Job a
In the records, copy the lines starting at the one that contains "C# gMSA CCG Plugin" and ending at the one that contains "This directory contains".

Text excerpt
::::::::::

Friday, August 7, 2015

Great Smoky Mountain National Park

On the southeastern border of Tennessee – half in Tennessee, half in North Carolina – is Smoky Mountain National Park. Great Smoky Mountain is by far the most visited park in the entire National Park system. While I know that nearby population has a lot to do with that, the numbers are still impressive. The 2nd most visited park in the system is Grand Canyon National Park. Total visitors to the Grand Canyon were 4,756,771 in 2014. Making it look like a piker, Great Smoky Mountain National Park hosted 10,099,276 visitors in 2014, and trying to navigate the Park, we can easily confirm. On top of the sheer numbers, in Arizona you are pounding those 5 million visitors onto over 1.2 million acres – in Tennessee and North Carolina, you are pounding over double those visitors into about a third of the space – just over a half million acres!

The Great Smoky Mountain National Park is the largest remaining hardwood forest lying east of the Mississippi. As such, it does not have one or two truly unique geological features that attract visitors, just the immense forest, and of course the beautiful views of the iconic rolling mountain tops poking up through the nearly continuous mist for which the mountain chain gained its name. So mostly folk are here to commune with nature and a lot of that comes through hiking.

We decided most of our hiking would be what I think of as reward hiking. We read about three hikes well inside the park that lead to beautiful waterfalls. Today’s destination was to hit them both. Grotto Falls was about a 3 mile round trip hike and was billed as easy and mostly flat. Many hikes we find listed in National Park literature are, in our opinion, suggested to be an easier hike than we find them to be. We don’t know if that is done on purpose to encourage folk to give it a go, or if we are just weenies – we assume it is the later.

Regardless, Grotto Falls was a nice hike – at least 95% shaded from the sun by tall trees on both sides of the trail. However, those same trees also prevented much air movement along the trail, so it was pretty hot and sweaty. But the reward at the end made it well worth the investment.

Rainbow Falls took a bit more of an investment – nearly 6 miles round trip, and it was rated as strenuous. The good news is that this rating was accurate in our opinion – the hike was very similar in both terrain and elevation gain to the Grotto Falls hike, so something we could readily handle.

::::::::::

Job b
Name every US state mentioned in the post about Great Smoky Mountain National Park.

::::::::::

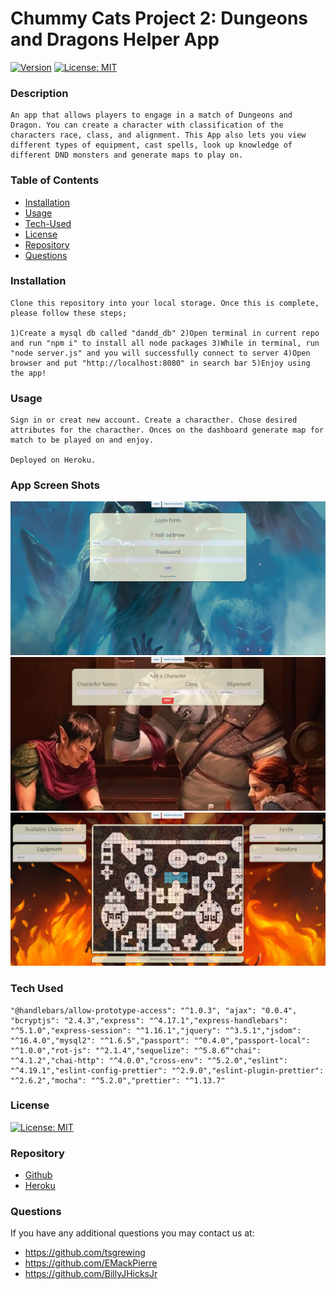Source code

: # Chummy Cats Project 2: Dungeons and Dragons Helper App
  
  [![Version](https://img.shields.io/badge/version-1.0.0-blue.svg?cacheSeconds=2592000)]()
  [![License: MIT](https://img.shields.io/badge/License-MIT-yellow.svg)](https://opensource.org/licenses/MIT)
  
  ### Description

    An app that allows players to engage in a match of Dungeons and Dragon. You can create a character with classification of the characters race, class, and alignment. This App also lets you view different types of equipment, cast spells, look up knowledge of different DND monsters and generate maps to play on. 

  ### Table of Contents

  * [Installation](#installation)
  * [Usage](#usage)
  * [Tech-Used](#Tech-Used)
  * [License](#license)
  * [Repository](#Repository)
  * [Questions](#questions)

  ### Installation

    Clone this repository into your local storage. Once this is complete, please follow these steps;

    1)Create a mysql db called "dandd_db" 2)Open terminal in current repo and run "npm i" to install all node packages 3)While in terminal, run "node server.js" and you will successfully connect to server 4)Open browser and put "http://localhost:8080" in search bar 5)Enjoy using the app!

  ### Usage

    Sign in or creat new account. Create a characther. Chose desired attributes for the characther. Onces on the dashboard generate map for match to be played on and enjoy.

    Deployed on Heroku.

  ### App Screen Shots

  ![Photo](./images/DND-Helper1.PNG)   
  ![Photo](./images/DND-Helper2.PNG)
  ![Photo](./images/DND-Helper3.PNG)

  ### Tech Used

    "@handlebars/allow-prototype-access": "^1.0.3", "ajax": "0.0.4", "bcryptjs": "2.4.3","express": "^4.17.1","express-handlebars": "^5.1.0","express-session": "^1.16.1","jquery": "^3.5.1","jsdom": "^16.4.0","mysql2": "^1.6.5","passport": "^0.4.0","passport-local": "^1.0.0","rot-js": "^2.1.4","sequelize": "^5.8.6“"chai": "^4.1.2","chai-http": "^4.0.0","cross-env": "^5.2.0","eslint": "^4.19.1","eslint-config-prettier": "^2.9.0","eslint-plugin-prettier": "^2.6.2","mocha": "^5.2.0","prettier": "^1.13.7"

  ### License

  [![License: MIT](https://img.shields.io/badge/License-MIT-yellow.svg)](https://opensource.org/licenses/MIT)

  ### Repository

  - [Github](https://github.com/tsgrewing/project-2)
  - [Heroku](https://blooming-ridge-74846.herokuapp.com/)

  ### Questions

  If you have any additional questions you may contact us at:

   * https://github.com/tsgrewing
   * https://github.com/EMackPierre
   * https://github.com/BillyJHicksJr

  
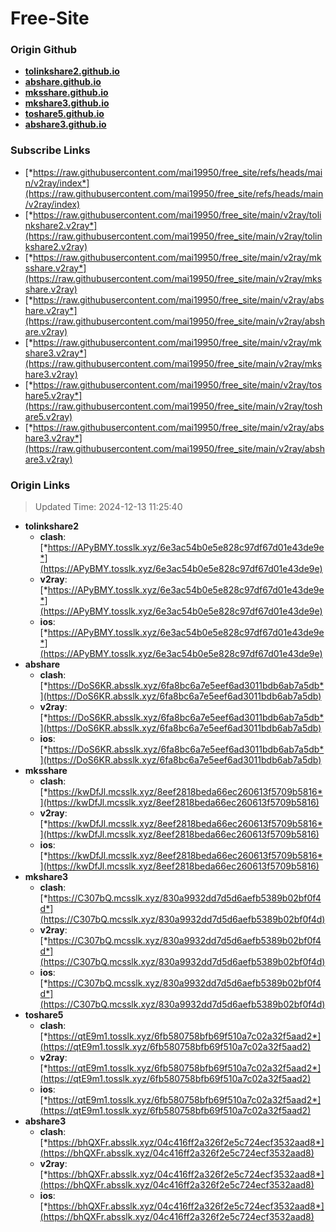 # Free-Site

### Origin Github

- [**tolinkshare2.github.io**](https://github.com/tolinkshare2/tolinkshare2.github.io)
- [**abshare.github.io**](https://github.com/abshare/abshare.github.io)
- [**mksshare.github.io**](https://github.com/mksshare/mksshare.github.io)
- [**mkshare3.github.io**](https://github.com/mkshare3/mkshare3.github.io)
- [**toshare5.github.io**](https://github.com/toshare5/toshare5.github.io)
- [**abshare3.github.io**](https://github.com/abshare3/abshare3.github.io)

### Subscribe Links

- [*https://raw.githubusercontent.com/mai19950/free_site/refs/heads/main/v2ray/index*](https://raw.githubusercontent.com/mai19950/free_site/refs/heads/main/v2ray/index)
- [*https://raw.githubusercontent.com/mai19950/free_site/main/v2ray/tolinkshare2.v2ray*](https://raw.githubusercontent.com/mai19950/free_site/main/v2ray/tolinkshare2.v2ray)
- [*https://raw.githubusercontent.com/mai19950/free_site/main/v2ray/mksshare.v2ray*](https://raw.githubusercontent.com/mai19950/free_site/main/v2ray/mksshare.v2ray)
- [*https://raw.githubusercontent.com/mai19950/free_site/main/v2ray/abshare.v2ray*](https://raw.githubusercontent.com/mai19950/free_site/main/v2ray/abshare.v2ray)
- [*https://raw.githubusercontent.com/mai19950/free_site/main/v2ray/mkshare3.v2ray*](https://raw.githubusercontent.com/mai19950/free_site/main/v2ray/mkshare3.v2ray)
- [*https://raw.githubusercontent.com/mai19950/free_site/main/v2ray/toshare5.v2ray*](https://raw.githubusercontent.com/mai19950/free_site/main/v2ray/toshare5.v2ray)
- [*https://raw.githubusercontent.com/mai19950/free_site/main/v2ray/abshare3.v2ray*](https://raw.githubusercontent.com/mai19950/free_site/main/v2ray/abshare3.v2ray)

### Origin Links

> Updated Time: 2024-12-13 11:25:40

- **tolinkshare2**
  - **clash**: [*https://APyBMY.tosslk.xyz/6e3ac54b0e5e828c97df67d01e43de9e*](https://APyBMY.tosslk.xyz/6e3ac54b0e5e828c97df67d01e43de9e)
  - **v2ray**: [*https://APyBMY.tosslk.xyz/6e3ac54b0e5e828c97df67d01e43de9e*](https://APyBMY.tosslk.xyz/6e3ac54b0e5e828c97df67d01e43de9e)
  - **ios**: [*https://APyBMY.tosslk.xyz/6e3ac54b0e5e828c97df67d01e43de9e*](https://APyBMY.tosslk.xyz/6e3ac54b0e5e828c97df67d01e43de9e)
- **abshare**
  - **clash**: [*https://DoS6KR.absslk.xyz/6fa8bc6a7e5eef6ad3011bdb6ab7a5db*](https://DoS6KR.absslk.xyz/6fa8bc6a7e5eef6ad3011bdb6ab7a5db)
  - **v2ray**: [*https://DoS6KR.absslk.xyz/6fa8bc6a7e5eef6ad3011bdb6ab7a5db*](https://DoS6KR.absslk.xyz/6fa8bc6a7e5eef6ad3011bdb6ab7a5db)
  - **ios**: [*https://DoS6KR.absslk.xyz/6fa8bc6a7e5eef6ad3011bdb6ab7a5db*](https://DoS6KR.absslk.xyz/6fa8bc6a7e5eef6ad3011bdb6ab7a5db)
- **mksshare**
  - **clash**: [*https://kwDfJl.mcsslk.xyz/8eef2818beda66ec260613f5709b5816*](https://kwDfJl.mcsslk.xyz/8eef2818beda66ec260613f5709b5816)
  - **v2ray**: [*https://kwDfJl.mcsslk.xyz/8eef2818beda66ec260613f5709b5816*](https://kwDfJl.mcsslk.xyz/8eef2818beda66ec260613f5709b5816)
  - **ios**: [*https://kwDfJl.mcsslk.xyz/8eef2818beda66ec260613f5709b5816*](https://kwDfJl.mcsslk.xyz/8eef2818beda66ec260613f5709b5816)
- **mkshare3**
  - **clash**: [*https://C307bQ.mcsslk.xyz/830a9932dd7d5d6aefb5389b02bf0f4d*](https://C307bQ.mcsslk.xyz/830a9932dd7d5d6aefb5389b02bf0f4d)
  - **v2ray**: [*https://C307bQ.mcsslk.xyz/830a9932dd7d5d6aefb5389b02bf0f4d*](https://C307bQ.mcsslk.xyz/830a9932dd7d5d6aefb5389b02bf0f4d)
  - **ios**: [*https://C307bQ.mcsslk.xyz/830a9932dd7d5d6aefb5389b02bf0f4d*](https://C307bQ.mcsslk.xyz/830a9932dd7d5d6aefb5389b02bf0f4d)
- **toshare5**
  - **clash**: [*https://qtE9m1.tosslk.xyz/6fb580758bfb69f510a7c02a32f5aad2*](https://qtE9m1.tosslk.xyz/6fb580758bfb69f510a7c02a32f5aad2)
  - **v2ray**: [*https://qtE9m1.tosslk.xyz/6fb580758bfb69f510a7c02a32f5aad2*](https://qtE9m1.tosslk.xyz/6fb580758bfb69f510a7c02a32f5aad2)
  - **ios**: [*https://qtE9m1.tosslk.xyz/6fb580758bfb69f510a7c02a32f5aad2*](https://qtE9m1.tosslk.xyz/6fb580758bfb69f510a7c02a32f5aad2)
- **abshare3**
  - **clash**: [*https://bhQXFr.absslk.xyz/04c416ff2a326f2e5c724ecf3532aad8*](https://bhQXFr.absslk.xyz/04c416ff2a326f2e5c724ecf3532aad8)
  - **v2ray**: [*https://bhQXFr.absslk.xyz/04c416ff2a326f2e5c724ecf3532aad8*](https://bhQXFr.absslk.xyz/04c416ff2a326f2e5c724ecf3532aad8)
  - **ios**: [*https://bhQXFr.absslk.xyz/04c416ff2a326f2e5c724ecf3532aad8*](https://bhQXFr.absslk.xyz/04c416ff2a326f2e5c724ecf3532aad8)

::::::::::

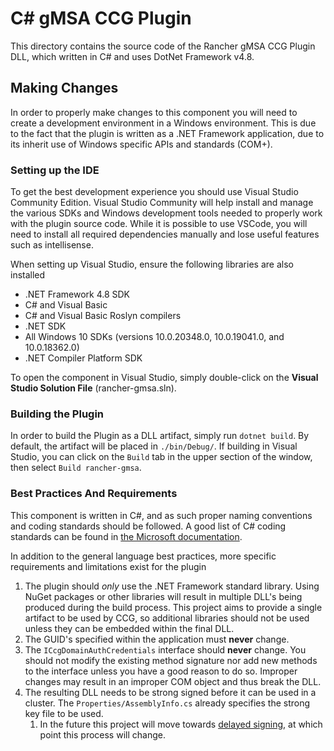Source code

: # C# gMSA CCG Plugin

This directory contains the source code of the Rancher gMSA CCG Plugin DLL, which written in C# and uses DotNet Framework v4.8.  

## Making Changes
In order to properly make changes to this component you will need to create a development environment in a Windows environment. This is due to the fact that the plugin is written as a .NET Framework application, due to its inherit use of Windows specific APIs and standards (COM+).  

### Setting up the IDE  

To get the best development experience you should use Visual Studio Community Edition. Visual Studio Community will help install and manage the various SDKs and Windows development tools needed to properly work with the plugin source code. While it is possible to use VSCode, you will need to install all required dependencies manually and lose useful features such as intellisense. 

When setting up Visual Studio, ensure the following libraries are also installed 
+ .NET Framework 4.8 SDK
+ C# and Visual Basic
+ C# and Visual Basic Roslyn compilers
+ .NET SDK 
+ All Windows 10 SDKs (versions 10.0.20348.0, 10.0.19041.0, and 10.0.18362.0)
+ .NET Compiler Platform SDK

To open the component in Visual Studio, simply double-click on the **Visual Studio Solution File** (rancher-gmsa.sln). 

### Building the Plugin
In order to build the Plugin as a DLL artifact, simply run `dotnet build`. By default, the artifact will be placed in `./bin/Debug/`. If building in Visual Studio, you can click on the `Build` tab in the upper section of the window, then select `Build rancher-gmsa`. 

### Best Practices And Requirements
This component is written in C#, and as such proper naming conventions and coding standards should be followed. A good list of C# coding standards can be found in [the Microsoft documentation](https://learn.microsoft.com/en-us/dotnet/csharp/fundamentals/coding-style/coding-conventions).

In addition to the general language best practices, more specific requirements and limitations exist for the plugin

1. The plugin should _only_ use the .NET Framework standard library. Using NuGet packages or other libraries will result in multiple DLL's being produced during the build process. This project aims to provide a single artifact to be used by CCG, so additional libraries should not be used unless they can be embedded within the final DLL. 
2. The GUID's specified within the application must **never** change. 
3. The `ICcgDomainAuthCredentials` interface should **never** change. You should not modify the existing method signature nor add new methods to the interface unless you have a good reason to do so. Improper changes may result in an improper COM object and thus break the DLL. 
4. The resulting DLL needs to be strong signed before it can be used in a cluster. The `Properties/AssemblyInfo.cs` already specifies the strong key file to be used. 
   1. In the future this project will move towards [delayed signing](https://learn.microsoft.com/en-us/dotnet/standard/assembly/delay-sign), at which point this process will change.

::::::::::

Exercise answer a
: # C# gMSA CCG Plugin

This directory contains the source code of the Rancher gMSA CCG Plugin DLL, which written in C# and uses DotNet Framework v4.8.  

Exercise answer b
Tennessee, North Carolina, Arizona